One theory is that chemotherapy can’t kill each and every cancer cell. The few cancer cells left behind eventually divide out of control again, leading to a relapse. The other theory is that while chemotherapy may be good at killing run-of-the-mill cancer cells that divide rapidly, it fails to vanquish slow-dividing cancer stem cells. This second theory was supported by the evidence.
It’s all in the family tree
Investigating the genetics of leukemia cells with the aid of computational biology, the researchers came to a new conclusion: “We know that in many cases, chemotherapy alone is not able to cure leukemia. Our results suggest that to completely eliminate it, we must look for a treatment that will not only eliminate the rapidly dividing cells, but also target the cancer stem cells that are resistant to conventional treatment,” said Shapiro.

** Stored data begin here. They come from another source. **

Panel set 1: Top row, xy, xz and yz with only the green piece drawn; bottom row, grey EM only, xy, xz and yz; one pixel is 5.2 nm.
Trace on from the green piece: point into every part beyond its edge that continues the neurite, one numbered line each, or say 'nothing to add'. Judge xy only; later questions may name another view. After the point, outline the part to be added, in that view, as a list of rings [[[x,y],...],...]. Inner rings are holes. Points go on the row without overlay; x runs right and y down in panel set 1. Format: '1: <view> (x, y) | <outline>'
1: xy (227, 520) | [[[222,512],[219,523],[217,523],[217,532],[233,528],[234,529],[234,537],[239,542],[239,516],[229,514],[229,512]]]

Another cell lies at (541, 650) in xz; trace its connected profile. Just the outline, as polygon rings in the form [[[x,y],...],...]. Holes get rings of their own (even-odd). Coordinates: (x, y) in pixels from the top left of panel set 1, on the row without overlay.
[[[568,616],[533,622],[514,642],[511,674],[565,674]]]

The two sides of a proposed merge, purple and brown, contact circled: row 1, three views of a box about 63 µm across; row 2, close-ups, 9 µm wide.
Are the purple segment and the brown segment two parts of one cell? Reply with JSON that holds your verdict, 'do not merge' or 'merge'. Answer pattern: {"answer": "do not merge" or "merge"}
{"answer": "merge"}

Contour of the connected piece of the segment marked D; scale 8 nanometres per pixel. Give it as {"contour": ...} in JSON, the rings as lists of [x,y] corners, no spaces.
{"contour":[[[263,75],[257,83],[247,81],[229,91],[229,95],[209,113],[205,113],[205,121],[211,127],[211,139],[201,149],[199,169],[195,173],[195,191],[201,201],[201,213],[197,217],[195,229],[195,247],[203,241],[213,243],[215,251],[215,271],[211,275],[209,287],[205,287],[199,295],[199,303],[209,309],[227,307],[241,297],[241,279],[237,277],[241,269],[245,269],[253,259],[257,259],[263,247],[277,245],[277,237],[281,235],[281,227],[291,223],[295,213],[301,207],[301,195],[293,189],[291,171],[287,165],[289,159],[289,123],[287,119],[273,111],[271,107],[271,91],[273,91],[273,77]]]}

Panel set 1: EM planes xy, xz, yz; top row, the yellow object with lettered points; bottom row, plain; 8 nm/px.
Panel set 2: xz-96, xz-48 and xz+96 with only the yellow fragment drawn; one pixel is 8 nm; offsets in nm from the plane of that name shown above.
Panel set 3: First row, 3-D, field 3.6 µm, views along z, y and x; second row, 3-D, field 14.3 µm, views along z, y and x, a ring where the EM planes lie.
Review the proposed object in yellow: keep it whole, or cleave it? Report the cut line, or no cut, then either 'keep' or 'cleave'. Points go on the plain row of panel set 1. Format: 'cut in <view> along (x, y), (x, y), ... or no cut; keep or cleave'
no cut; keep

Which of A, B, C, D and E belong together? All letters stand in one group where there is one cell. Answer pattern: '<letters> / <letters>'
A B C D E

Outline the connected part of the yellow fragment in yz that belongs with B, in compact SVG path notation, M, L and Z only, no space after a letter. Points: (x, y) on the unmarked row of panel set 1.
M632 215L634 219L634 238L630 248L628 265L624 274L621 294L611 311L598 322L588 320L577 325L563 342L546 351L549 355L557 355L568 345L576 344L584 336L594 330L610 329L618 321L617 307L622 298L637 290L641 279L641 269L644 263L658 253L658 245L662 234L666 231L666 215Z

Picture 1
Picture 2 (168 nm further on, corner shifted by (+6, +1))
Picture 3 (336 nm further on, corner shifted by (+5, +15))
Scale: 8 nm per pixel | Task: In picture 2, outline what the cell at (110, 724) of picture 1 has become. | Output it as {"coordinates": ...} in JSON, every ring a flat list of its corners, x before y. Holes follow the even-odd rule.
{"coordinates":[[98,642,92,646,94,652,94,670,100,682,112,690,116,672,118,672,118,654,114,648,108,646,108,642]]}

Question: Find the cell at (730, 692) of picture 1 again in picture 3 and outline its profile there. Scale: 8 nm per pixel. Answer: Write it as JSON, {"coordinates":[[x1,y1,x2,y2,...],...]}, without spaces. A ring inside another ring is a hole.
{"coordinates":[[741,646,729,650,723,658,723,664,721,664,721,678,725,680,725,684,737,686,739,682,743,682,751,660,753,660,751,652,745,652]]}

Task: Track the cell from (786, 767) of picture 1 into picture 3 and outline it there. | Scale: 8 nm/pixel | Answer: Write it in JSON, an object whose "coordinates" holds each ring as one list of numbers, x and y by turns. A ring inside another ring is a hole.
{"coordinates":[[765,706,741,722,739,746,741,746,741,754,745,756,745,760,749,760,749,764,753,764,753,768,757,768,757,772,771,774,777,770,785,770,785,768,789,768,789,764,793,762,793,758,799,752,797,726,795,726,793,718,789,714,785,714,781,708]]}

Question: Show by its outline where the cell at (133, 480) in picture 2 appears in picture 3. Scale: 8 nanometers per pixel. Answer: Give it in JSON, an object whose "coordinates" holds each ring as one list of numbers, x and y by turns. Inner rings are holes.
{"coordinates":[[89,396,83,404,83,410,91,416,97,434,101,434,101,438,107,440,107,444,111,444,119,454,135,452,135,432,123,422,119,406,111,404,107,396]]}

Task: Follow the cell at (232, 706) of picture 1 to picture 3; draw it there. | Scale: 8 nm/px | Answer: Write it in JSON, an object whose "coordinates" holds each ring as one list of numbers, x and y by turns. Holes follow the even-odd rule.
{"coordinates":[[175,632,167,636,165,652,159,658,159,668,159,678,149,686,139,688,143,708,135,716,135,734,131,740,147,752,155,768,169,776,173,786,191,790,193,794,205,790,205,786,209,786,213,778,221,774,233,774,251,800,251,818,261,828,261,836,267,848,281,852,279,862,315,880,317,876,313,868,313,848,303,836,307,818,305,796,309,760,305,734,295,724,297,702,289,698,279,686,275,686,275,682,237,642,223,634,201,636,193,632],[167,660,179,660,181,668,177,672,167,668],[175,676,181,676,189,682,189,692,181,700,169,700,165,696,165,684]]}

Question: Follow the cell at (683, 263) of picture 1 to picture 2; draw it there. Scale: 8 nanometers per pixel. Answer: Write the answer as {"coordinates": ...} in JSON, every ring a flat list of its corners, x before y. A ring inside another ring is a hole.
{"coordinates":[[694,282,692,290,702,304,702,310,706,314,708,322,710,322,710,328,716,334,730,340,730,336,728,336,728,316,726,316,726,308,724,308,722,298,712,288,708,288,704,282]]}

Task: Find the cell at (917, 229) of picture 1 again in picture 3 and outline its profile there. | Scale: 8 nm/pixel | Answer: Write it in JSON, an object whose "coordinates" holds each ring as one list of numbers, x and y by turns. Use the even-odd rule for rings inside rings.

Looking at how genetic information in leukemia cells is passed on as the cancer divides, they systematically reconstructed the cell lines – “family trees” of leukemia cells – from two patients to better understand how the cancer evolves.
One cell lineage was from a patient just after diagnosis. The other was from a patient who had undergone chemo and was suffering a relapse. The younger cells were shown at the tips of the branches, and the original or oldest cells at the base of the tree. Knowing that genetic material undergoes changes during cell divisions that get passed on to future generations of cells, the researchers were able to trace and compare mutations in order to pinpoint where the common ancestor, or the deadliest cancer stem cells, originated.
The leukemia-cell family tree demonstrated that cancer returns not from rapidly dividing cells that failed to be obliterated, but from slow-dividing cancer stem cells that are resistant to the typical kinds of chemotherapy that target rapidly dividing cells.
According to the researchers, this new finding can help lead to a new approach aimed at completely rooting out the cancer stem cells. Since chemotherapy most commonly targets only rapidly dividing cells, this would represent a paradigm shift in attacking cancer.